Hamming Questions for Project Planning

Richard Hamming famously used to ask people what the important problems in their field were, and why they weren’t working on them.

From this, the Center for Applied Rationality (CFAR) developed the concept of Hamming Questions – questions designed to help you identify and make progress on the most important problems in your life. (See page 139 of the handbook for some examples.) I and other CFAR alumni have found it helpful to work through these questions periodically as a way to surface and tackle key personal problems.

Recently, while trying to get my thoughts straight on a thorny work project, I had the idea to adapt the Hamming Questions model for project planning. This turned out to be very productive, so I’m copying the questions I used here in case anyone else wants to try it. I recommend it especially in cases where you feel like you’re missing something important but aren’t sure exactly what, or where you have the guiltily ominous feeling that you’re avoiding something that matters.

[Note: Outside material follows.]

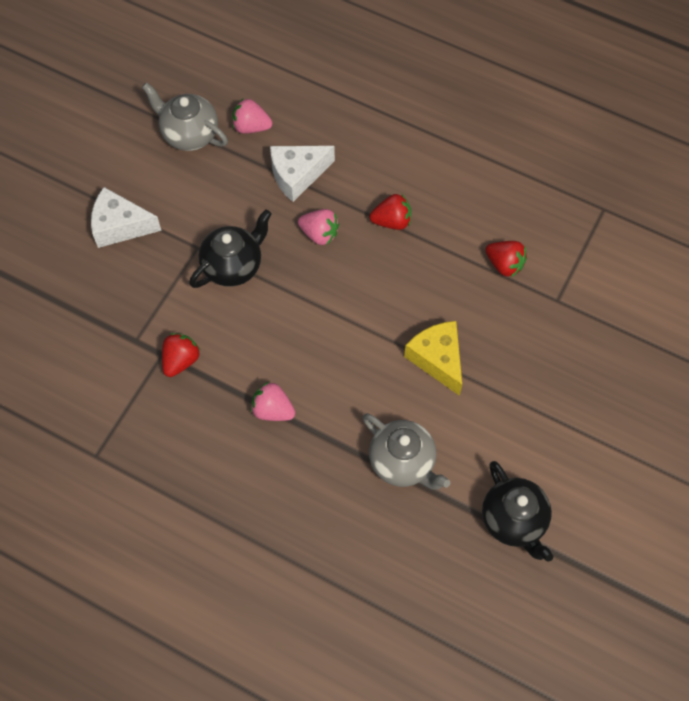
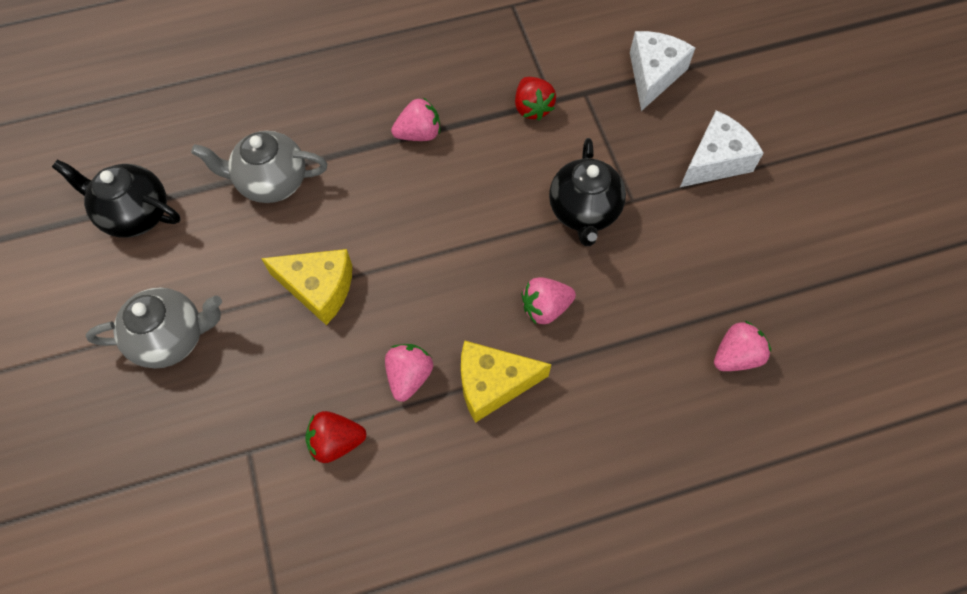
camera: 135 degrees right, 0 degrees up
(189, 134) = (776, 293): grey teapot -> grey teapot (172, 338)
(297, 175) = (632, 347): white cheese -> white cheese (653, 75)
(392, 221) = (493, 384): red strawberry -> yellow cheese
(433, 264) = (409, 376): none -> pink strawberry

In each case, brainstorm responses to each question until you run out of ideas, then move on to the next question. When you’re done, review your answers and identify next actions to tackle those problems. In a week or a month, come back to your answers and see (a) how you’re progressing and (b) whether these still feel like key unresolved issues to you – if so, you might want to try some new solutions.

  1. The original question: what are the most important problems for this project, and what is stopping you from working on them right now?

  2. What is the limiting factor on the project’s growth and progress?

  3. What problems in this project are the largest order of magnitude? What changes could you make that would result in a 100x or 1000x increase in this project’s positive impact?

  4. What would the leader of this project (or its successors), looking back from 5 or 10 years in the future, think was the obvious next step?

  5. In the context of this project, what do you feel you’re “not allowed to care about”, e.g. because it feels too big or impossible?

  6. When do you have flashes of envy or impostor syndrome related to this project?

  7. Whose input about this project should you obviously be seeking, that you haven’t yet sought?

  8. What are you avoiding thinking about in the context of this project? Why?

  9. Who are you avoiding thinking about in the context of this project? Why?

  10. If this project were the plot of a novel, what would be the obvious next step? What do you need to do to move the story forward?

  11. What if this project were the subject of an inspirational nonfiction book?

  12. If this project were the subject of a cautionary tale or postmortem, what would be the most important mistake you are making /​ going to make?

  13. What goals are you already pursuing for this project, but in a bad/​convoluted/​inefficient/​distorted way?

  14. If you say “Everything in this project is going fine, and we’re on track to achieve all of our goals”, what feels untrue about that? What makes it hard to say that sentence out loud?

  15. Now try “Everything in this project is going perfectly”.

  16. What feels most alive to you right now, in the context of this project?

  17. What feels most endangered to you right now, in the context of this project?

  18. What is a small but frequent cost that is draining this project’s progress?

  19. What major part of this project should you drop right now?

  20. What potential major additions to scope or content could seriously improve the impact of this project?

  21. What would you do if you weren’t afraid?